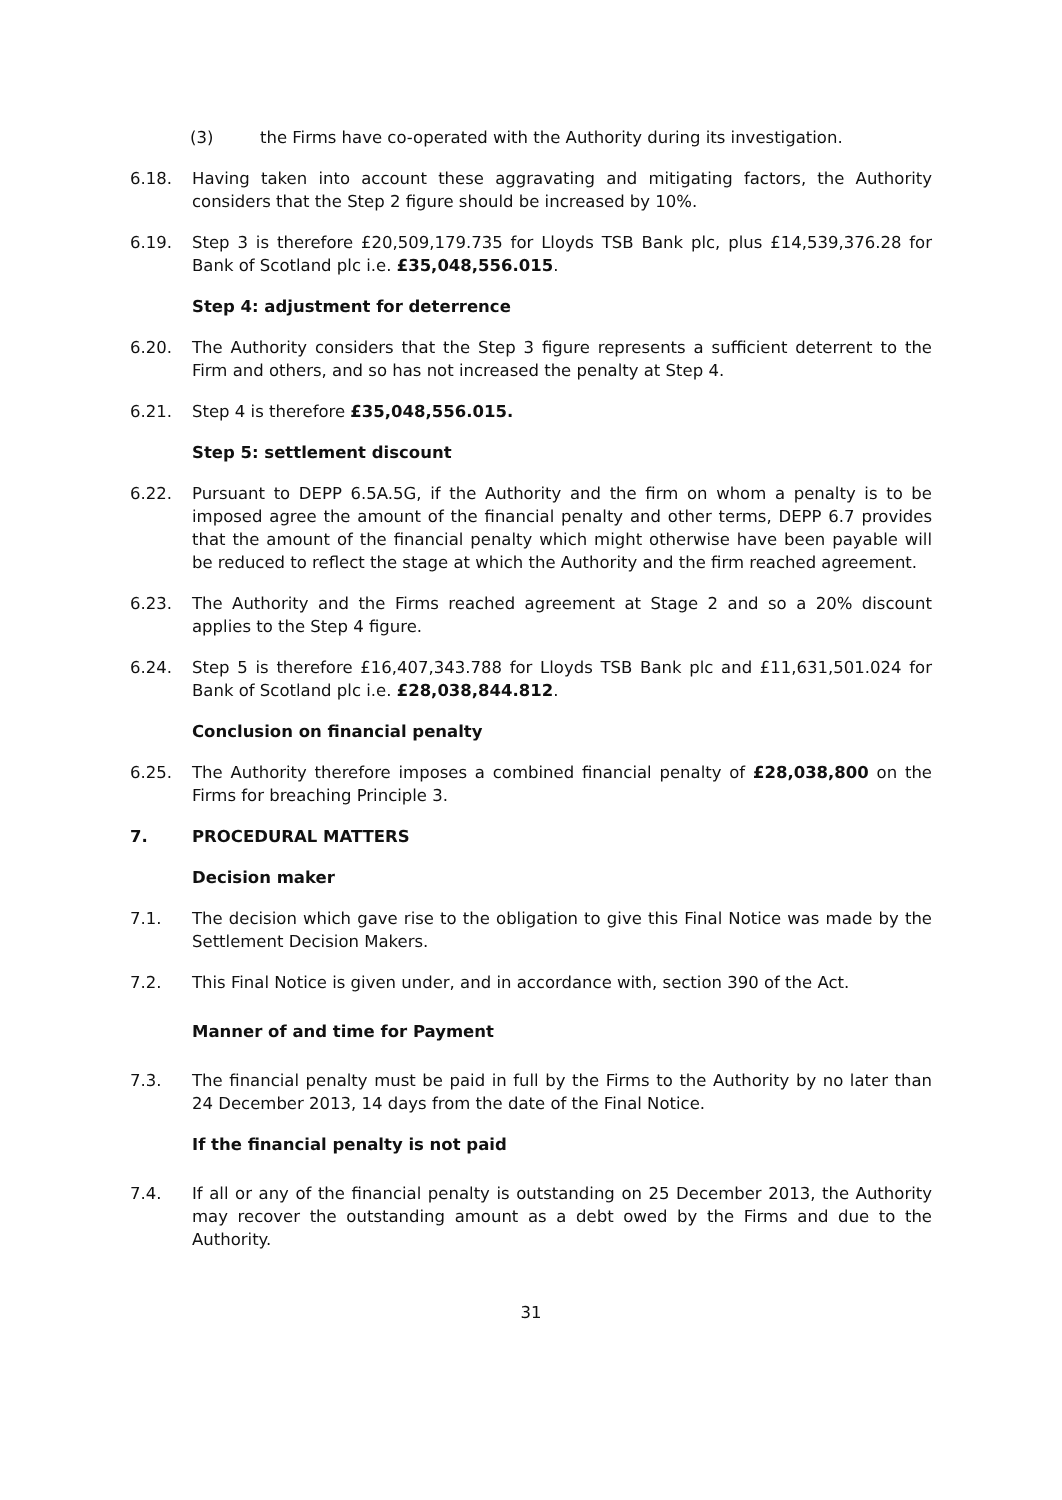(3) the Firms have co-operated with the Authority during its investigation.
6.18. Having taken into account these aggravating and mitigating factors, the Authority considers that the Step 2 figure should be increased by 10%.
6.19. Step 3 is therefore £20,509,179.735 for Lloyds TSB Bank plc, plus £14,539,376.28 for Bank of Scotland plc i.e. £35,048,556.015.
Step 4: adjustment for deterrence
6.20. The Authority considers that the Step 3 figure represents a sufficient deterrent to the Firm and others, and so has not increased the penalty at Step 4.
6.21. Step 4 is therefore £35,048,556.015.
Step 5: settlement discount
6.22. Pursuant to DEPP 6.5A.5G, if the Authority and the firm on whom a penalty is to be imposed agree the amount of the financial penalty and other terms, DEPP 6.7 provides that the amount of the financial penalty which might otherwise have been payable will be reduced to reflect the stage at which the Authority and the firm reached agreement.
6.23. The Authority and the Firms reached agreement at Stage 2 and so a 20% discount applies to the Step 4 figure.
6.24. Step 5 is therefore £16,407,343.788 for Lloyds TSB Bank plc and £11,631,501.024 for Bank of Scotland plc i.e. £28,038,844.812.
Conclusion on financial penalty
6.25. The Authority therefore imposes a combined financial penalty of £28,038,800 on the Firms for breaching Principle 3.
7. PROCEDURAL MATTERS
Decision maker
7.1. The decision which gave rise to the obligation to give this Final Notice was made by the Settlement Decision Makers.
7.2. This Final Notice is given under, and in accordance with, section 390 of the Act.
Manner of and time for Payment
7.3. The financial penalty must be paid in full by the Firms to the Authority by no later than 24 December 2013, 14 days from the date of the Final Notice.
If the financial penalty is not paid
7.4. If all or any of the financial penalty is outstanding on 25 December 2013, the Authority may recover the outstanding amount as a debt owed by the Firms and due to the Authority.
31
____________________
- **Your task**
When you restate the listing, keep every word as it is and drop the pictures.

- **Result of this task**
(3) the Firms have co-operated with the Authority during its investigation.
6.18. Having taken into account these aggravating and mitigating factors, the Authority considers that the Step 2 figure should be increased by 10%.
6.19. Step 3 is therefore £20,509,179.735 for Lloyds TSB Bank plc, plus £14,539,376.28 for Bank of Scotland plc i.e. £35,048,556.015.
Step 4: adjustment for deterrence
6.20. The Authority considers that the Step 3 figure represents a sufficient deterrent to the Firm and others, and so has not increased the penalty at Step 4.
6.21. Step 4 is therefore £35,048,556.015.
Step 5: settlement discount
6.22. Pursuant to DEPP 6.5A.5G, if the Authority and the firm on whom a penalty is to be imposed agree the amount of the financial penalty and other terms, DEPP 6.7 provides that the amount of the financial penalty which might otherwise have been payable will be reduced to reflect the stage at which the Authority and the firm reached agreement.
6.23. The Authority and the Firms reached agreement at Stage 2 and so a 20% discount applies to the Step 4 figure.
6.24. Step 5 is therefore £16,407,343.788 for Lloyds TSB Bank plc and £11,631,501.024 for Bank of Scotland plc i.e. £28,038,844.812.
Conclusion on financial penalty
6.25. The Authority therefore imposes a combined financial penalty of £28,038,800 on the Firms for breaching Principle 3.
7. PROCEDURAL MATTERS
Decision maker
7.1. The decision which gave rise to the obligation to give this Final Notice was made by the Settlement Decision Makers.
7.2. This Final Notice is given under, and in accordance with, section 390 of the Act.
Manner of and time for Payment
7.3. The financial penalty must be paid in full by the Firms to the Authority by no later than 24 December 2013, 14 days from the date of the Final Notice.
If the financial penalty is not paid
7.4. If all or any of the financial penalty is outstanding on 25 December 2013, the Authority may recover the outstanding amount as a debt owed by the Firms and due to the Authority.
31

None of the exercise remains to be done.